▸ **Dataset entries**

◆ ◆ ◆

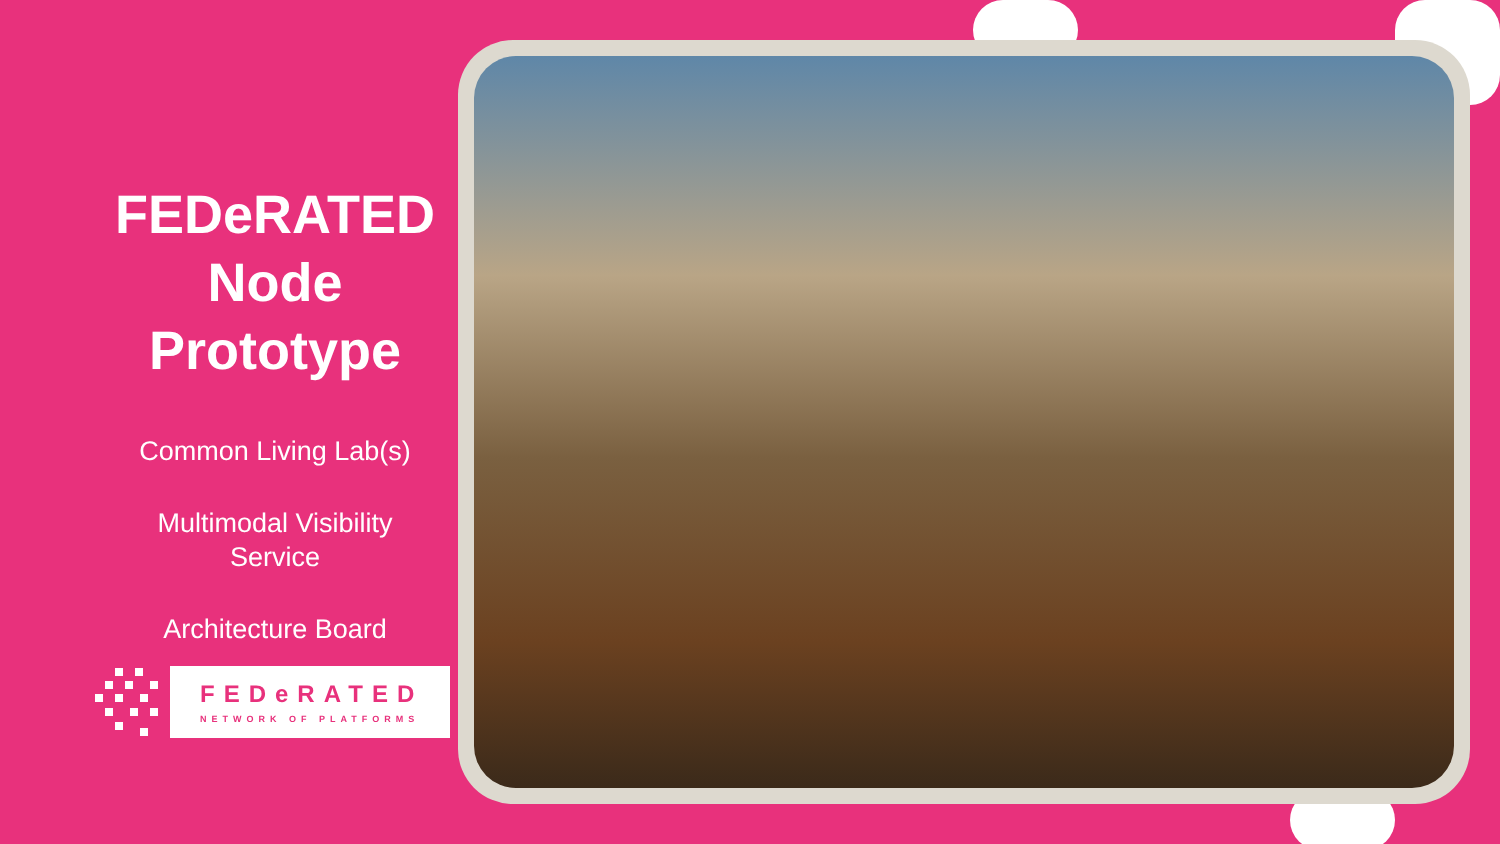FEDeRATED
Node
Prototype
Common Living Lab(s)
Multimodal Visibility
Service
Architecture Board
FEDeRATED
NETWORK OF PLATFORMS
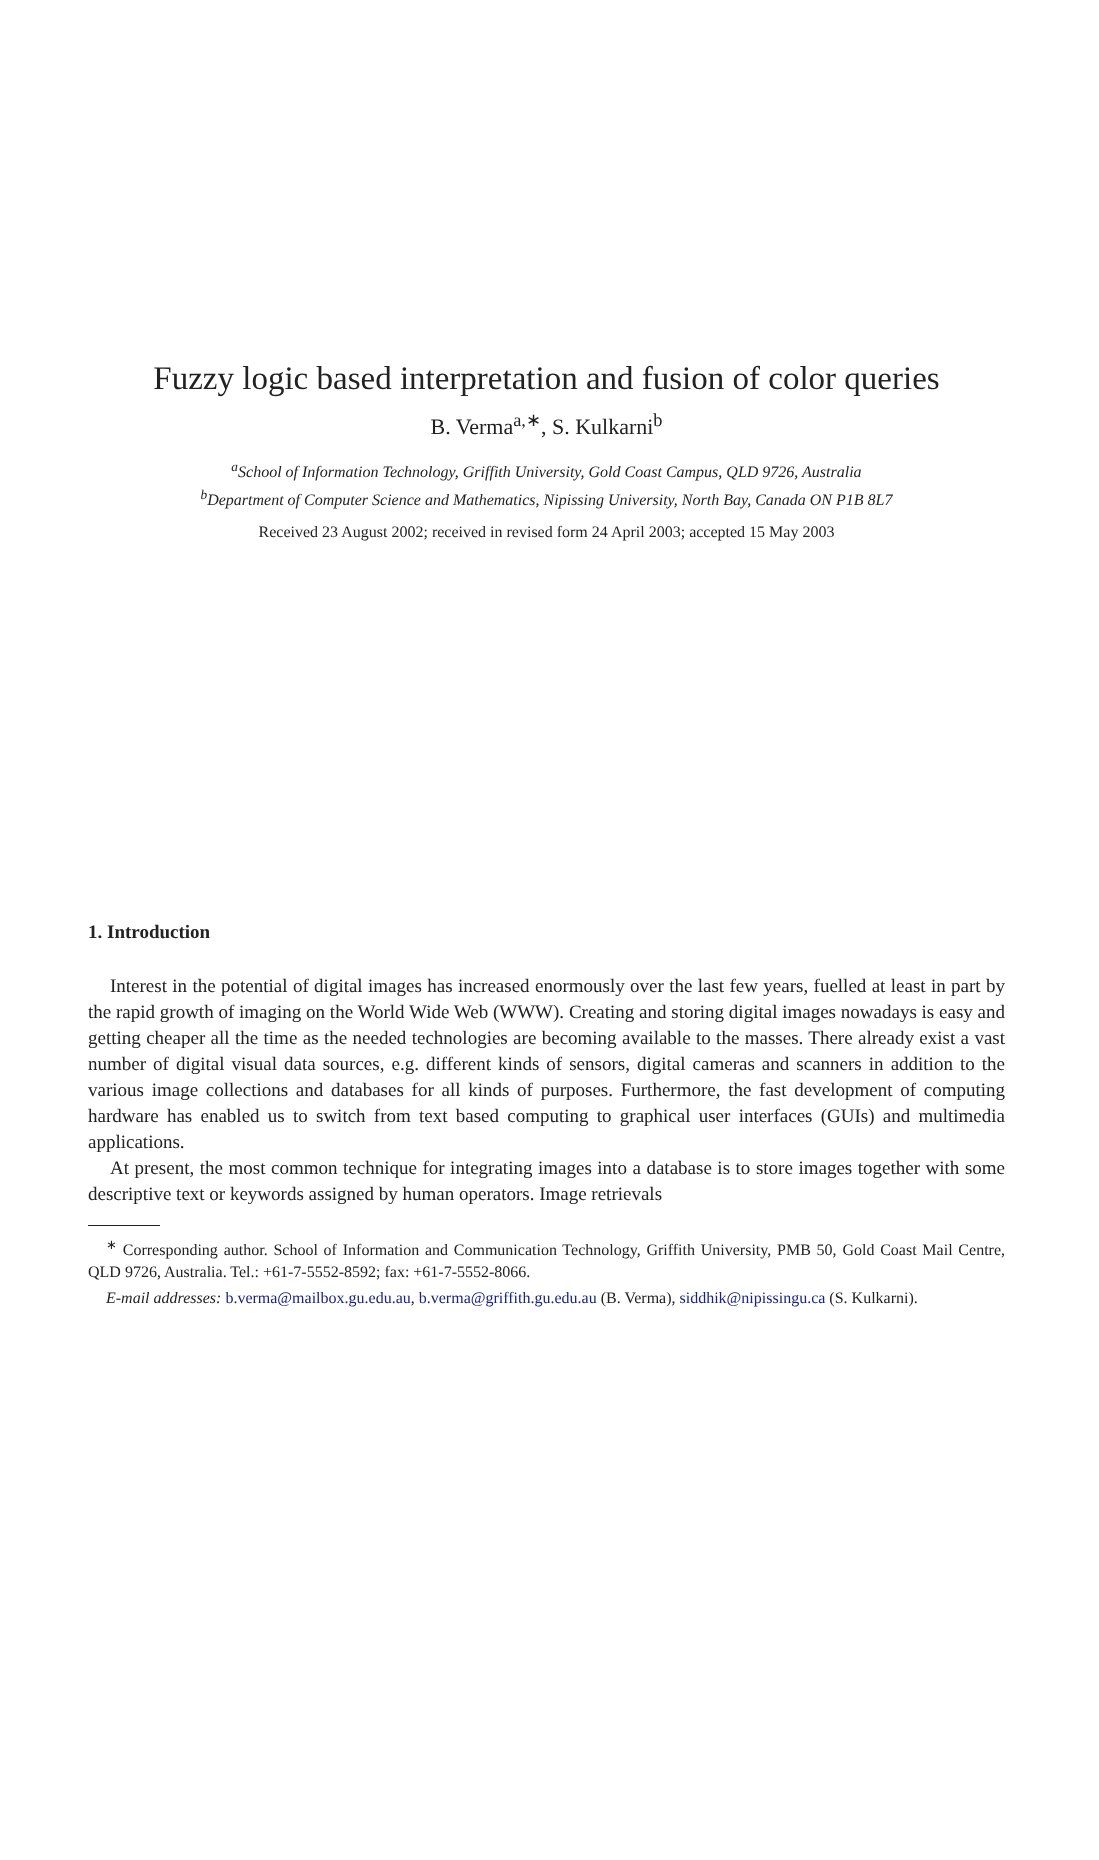Fuzzy logic based interpretation and fusion of color queries
B. Verma<sup>a,∗</sup>, S. Kulkarni<sup>b</sup>
<sup>a</sup> School of Information Technology, Griffith University, Gold Coast Campus, QLD 9726, Australia
<sup>b</sup> Department of Computer Science and Mathematics, Nipissing University, North Bay, Canada ON P1B 8L7
Received 23 August 2002; received in revised form 24 April 2003; accepted 15 May 2003
1. Introduction
Interest in the potential of digital images has increased enormously over the last few years, fuelled at least in part by the rapid growth of imaging on the World Wide Web (WWW). Creating and storing digital images nowadays is easy and getting cheaper all the time as the needed technologies are becoming available to the masses. There already exist a vast number of digital visual data sources, e.g. different kinds of sensors, digital cameras and scanners in addition to the various image collections and databases for all kinds of purposes. Furthermore, the fast development of computing hardware has enabled us to switch from text based computing to graphical user interfaces (GUIs) and multimedia applications.
At present, the most common technique for integrating images into a database is to store images together with some descriptive text or keywords assigned by human operators. Image retrievals
<sup>∗</sup> Corresponding author. School of Information and Communication Technology, Griffith University, PMB 50, Gold Coast Mail Centre, QLD 9726, Australia. Tel.: +61-7-5552-8592; fax: +61-7-5552-8066.
E-mail addresses: b.verma@mailbox.gu.edu.au, b.verma@griffith.gu.edu.au (B. Verma), siddhik@nipissingu.ca (S. Kulkarni).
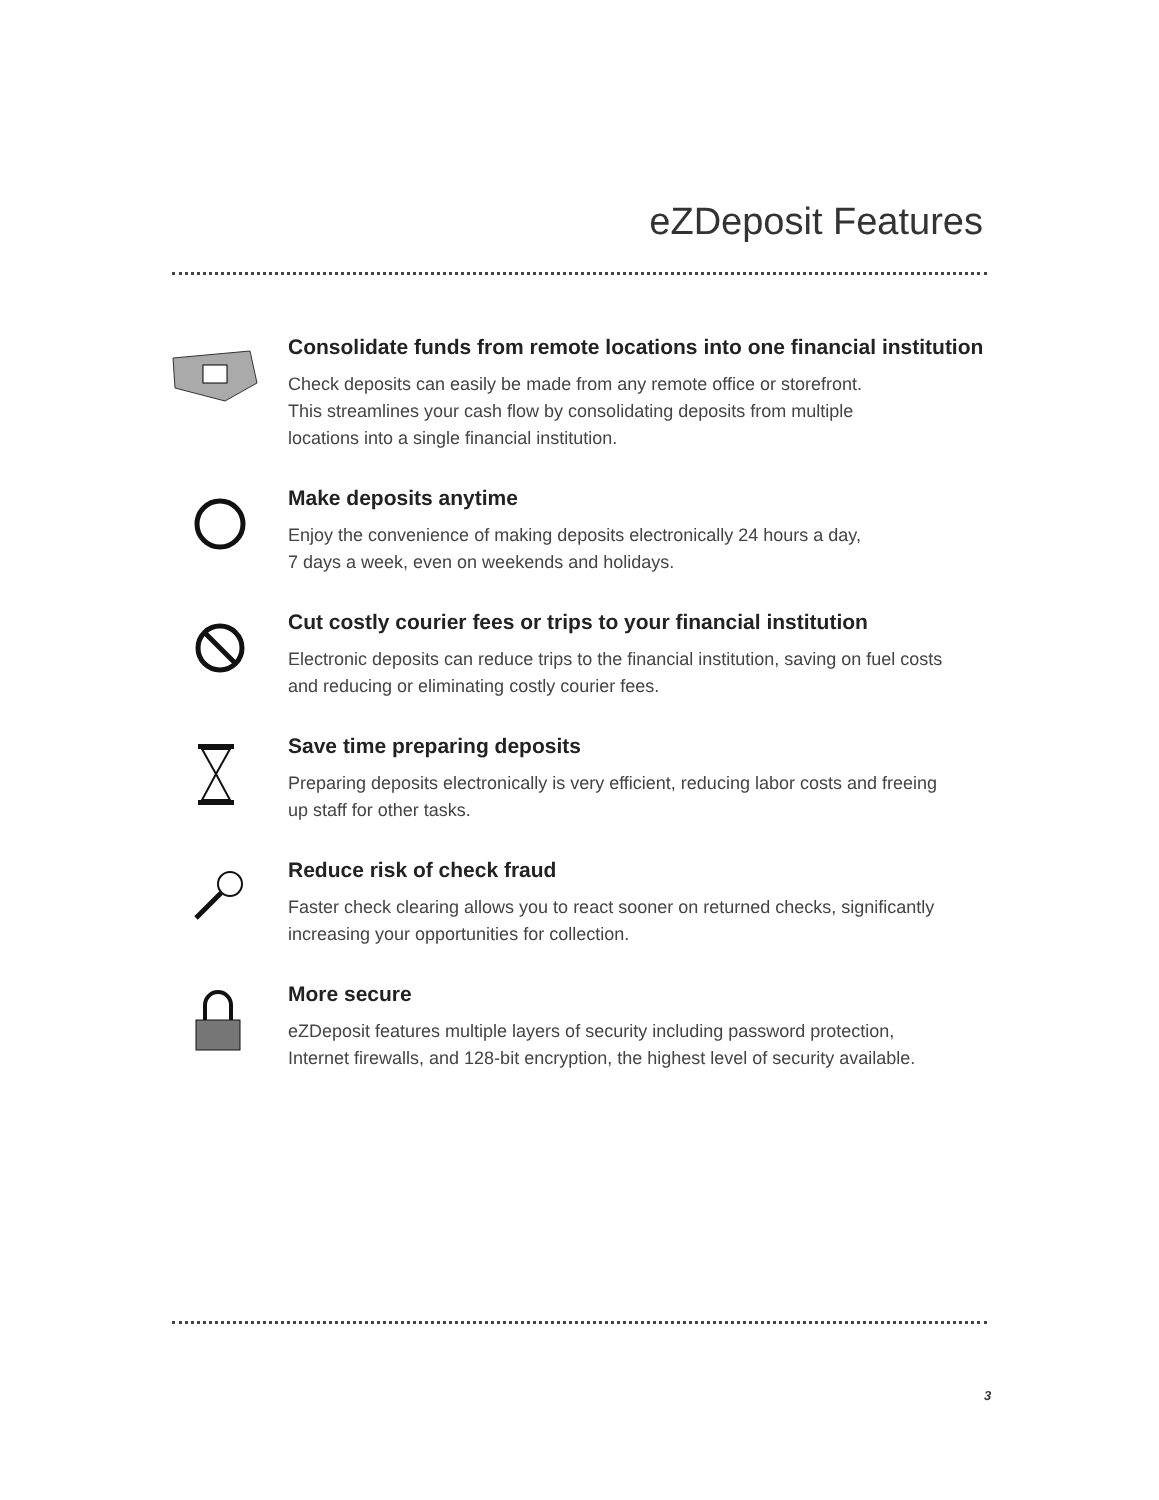eZDeposit Features
Consolidate funds from remote locations into one financial institution
Check deposits can easily be made from any remote office or storefront.
This streamlines your cash flow by consolidating deposits from multiple
locations into a single financial institution.
Make deposits anytime
Enjoy the convenience of making deposits electronically 24 hours a day,
7 days a week, even on weekends and holidays.
Cut costly courier fees or trips to your financial institution
Electronic deposits can reduce trips to the financial institution, saving on fuel costs
and reducing or eliminating costly courier fees.
Save time preparing deposits
Preparing deposits electronically is very efficient, reducing labor costs and freeing
up staff for other tasks.
Reduce risk of check fraud
Faster check clearing allows you to react sooner on returned checks, significantly
increasing your opportunities for collection.
More secure
eZDeposit features multiple layers of security including password protection,
Internet firewalls, and 128-bit encryption, the highest level of security available.
3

◆ ◆ ◆

▸ **ACTIVITY**
For each line of the entries that contains the word "School", make a copy.

▸ **TASK OUTPUT**
<sup>a</sup> School of Information Technology, Griffith University, Gold Coast Campus, QLD 9726, Australia
<sup>∗</sup> Corresponding author. School of Information and Communication Technology, Griffith University, PMB 50, Gold Coast Mail Centre, QLD 9726, Australia. Tel.: +61-7-5552-8592; fax: +61-7-5552-8066.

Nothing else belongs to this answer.